• _Instructions for the task_
Please show each line of the listing where "shift" is present.

• _Data to examine_
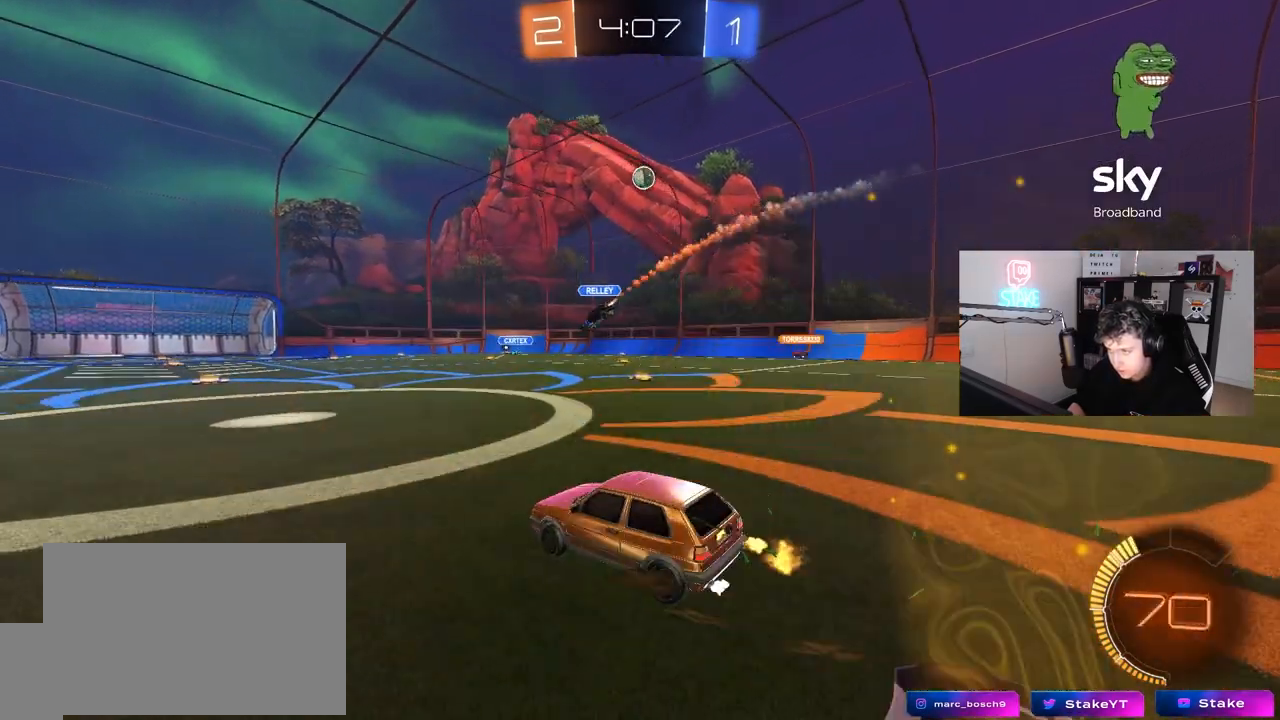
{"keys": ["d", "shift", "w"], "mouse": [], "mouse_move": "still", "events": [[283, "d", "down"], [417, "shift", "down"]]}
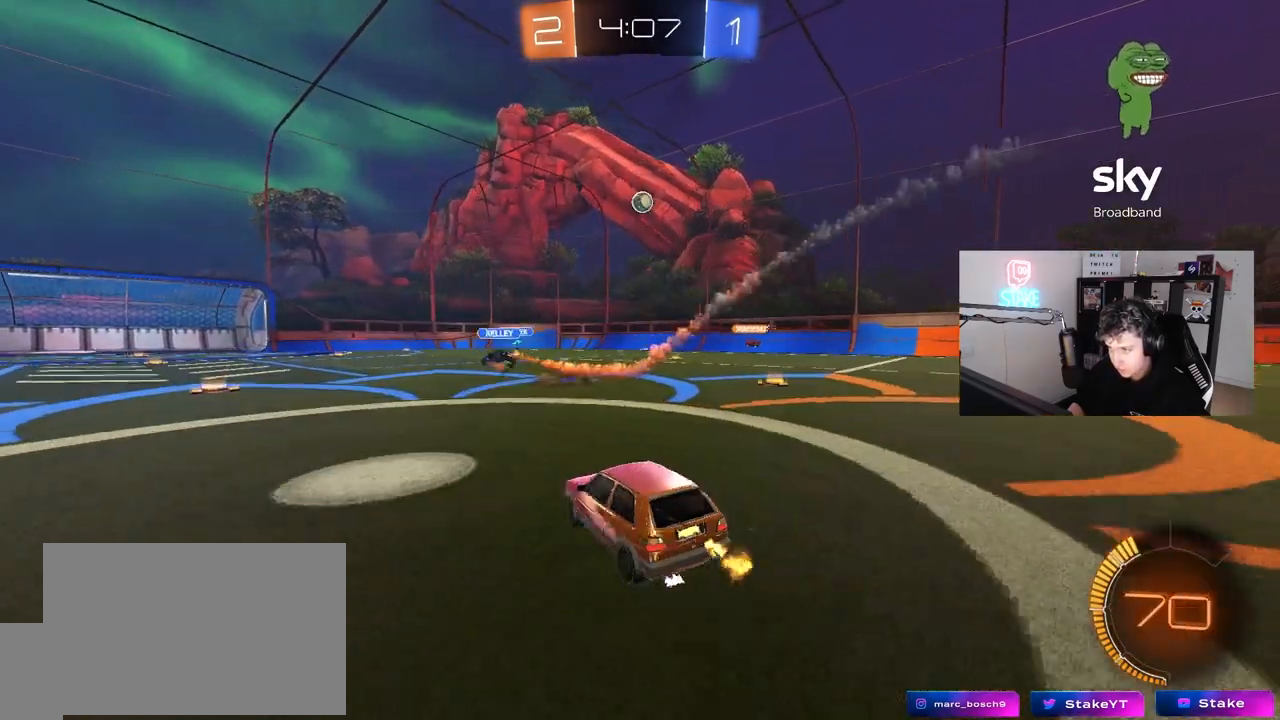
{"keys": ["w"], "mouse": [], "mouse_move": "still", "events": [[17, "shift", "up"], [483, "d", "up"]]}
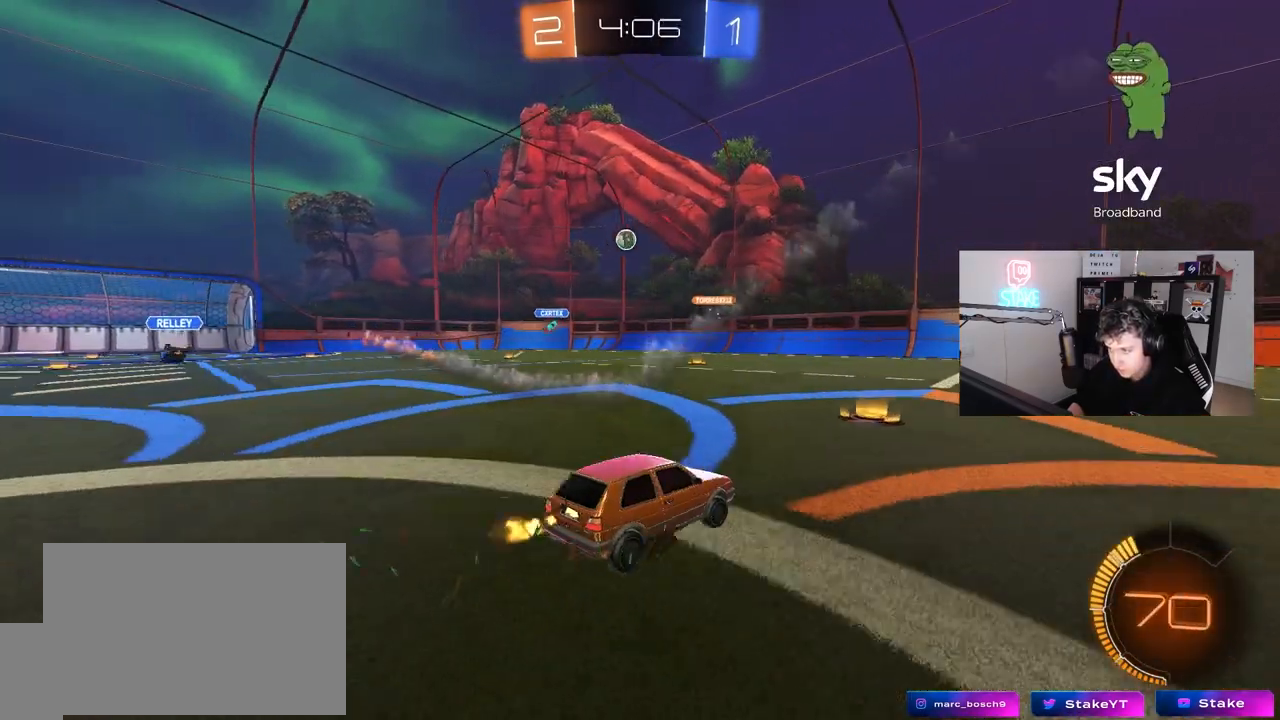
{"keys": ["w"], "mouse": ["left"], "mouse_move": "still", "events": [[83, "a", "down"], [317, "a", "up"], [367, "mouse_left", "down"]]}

---

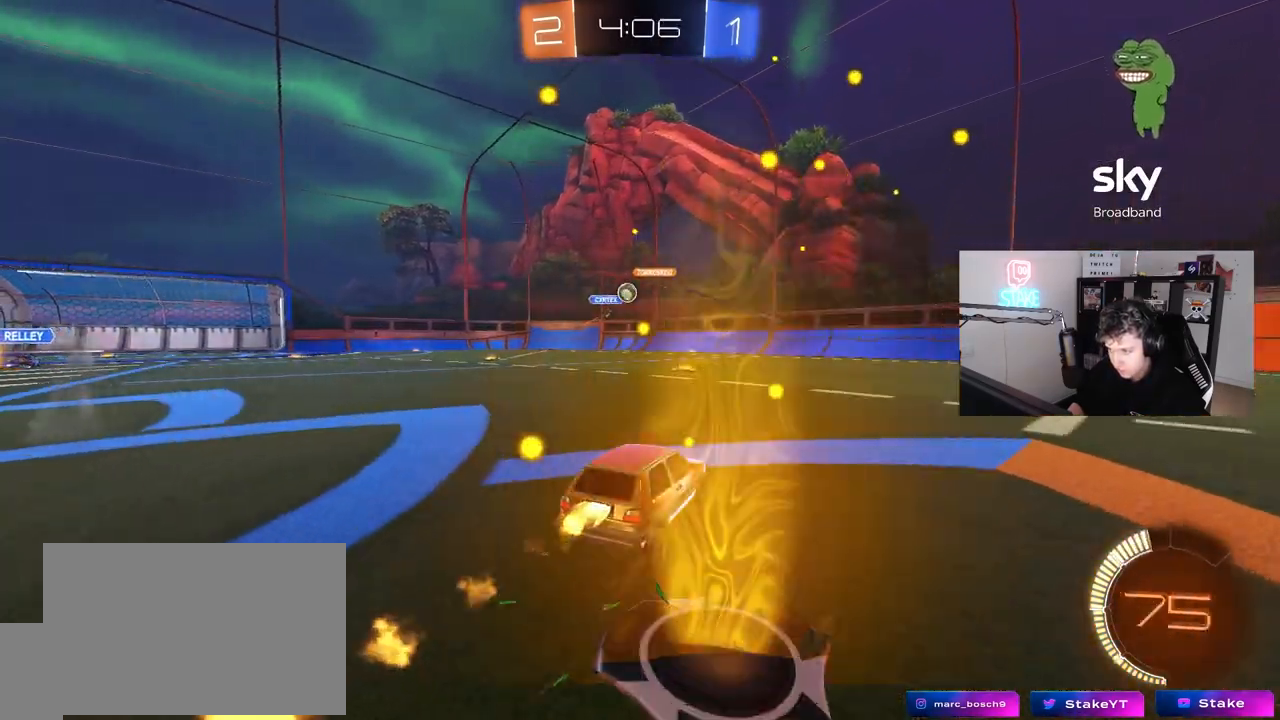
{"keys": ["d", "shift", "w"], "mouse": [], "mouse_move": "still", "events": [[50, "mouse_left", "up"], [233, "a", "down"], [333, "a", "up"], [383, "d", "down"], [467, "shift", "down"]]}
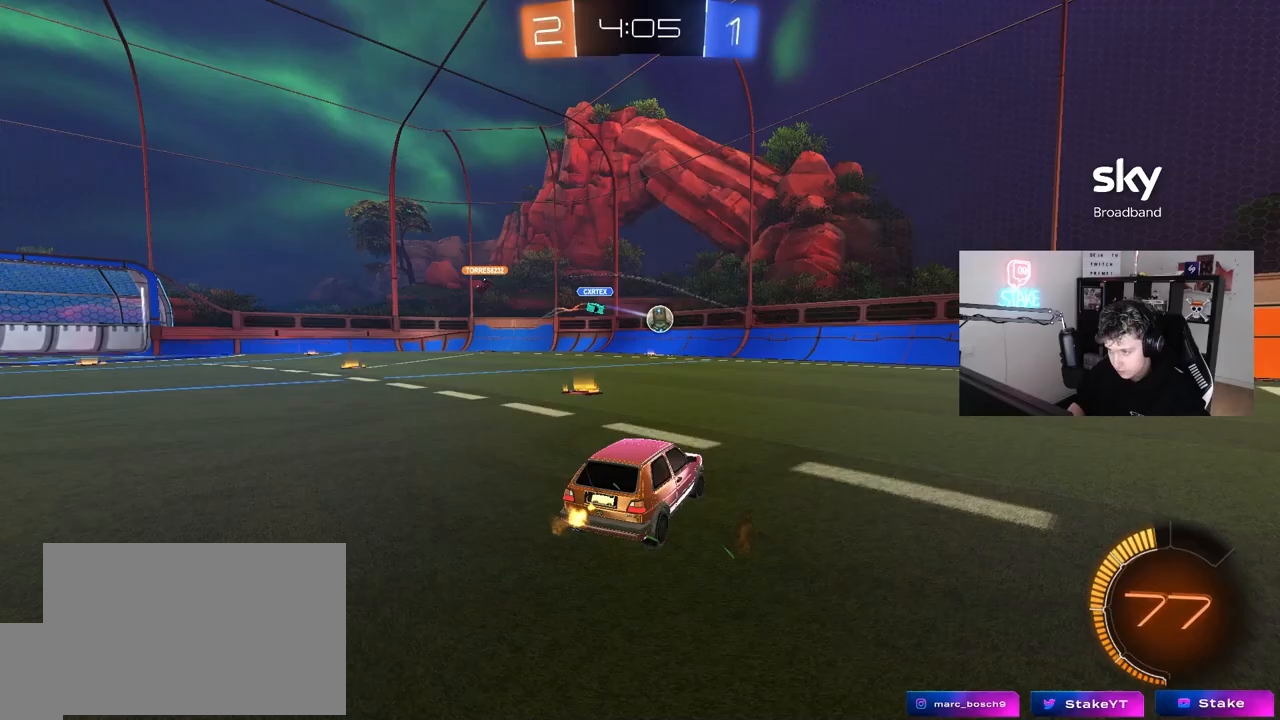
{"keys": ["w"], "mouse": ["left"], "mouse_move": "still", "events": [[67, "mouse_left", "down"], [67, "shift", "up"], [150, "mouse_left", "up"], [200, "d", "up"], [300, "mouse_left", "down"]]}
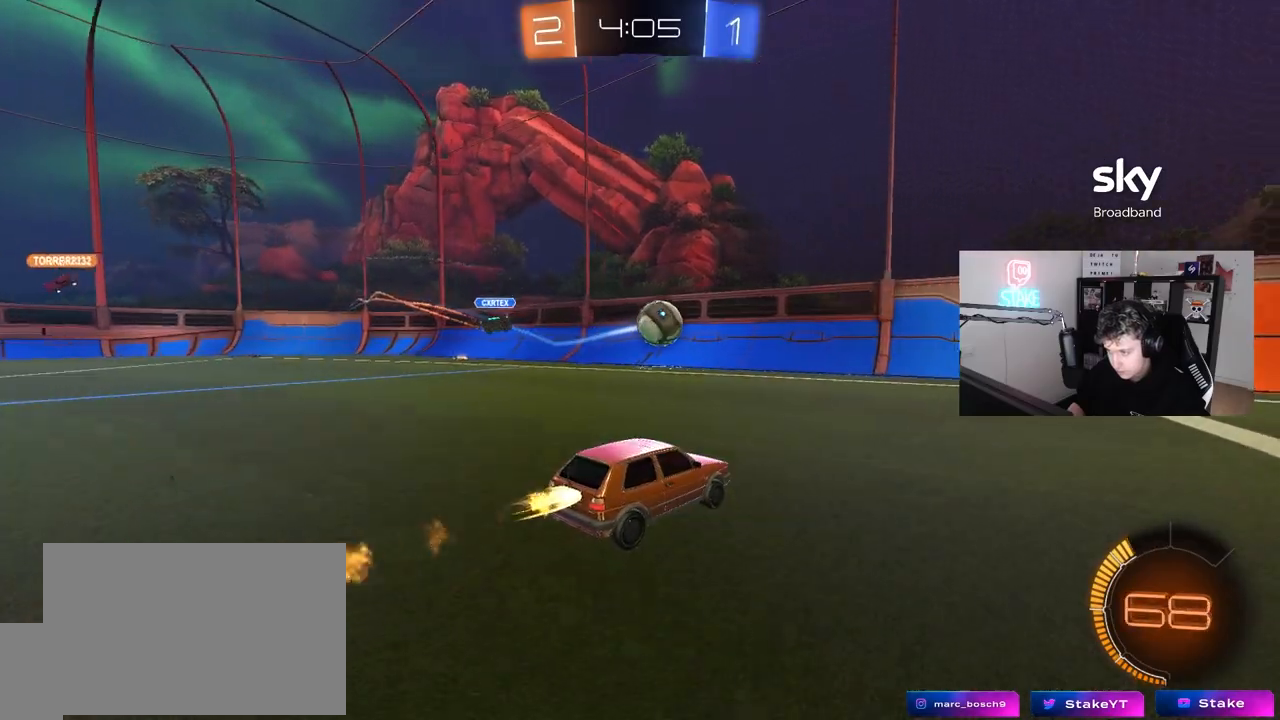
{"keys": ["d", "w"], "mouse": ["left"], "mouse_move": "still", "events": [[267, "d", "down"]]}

• _Reply to the task_
{"keys": ["d", "shift", "w"], "mouse": [], "mouse_move": "still", "events": [[283, "d", "down"], [417, "shift", "down"]]}
{"keys": ["w"], "mouse": [], "mouse_move": "still", "events": [[17, "shift", "up"], [483, "d", "up"]]}
{"keys": ["d", "shift", "w"], "mouse": [], "mouse_move": "still", "events": [[50, "mouse_left", "up"], [233, "a", "down"], [333, "a", "up"], [383, "d", "down"], [467, "shift", "down"]]}
{"keys": ["w"], "mouse": ["left"], "mouse_move": "still", "events": [[67, "mouse_left", "down"], [67, "shift", "up"], [150, "mouse_left", "up"], [200, "d", "up"], [300, "mouse_left", "down"]]}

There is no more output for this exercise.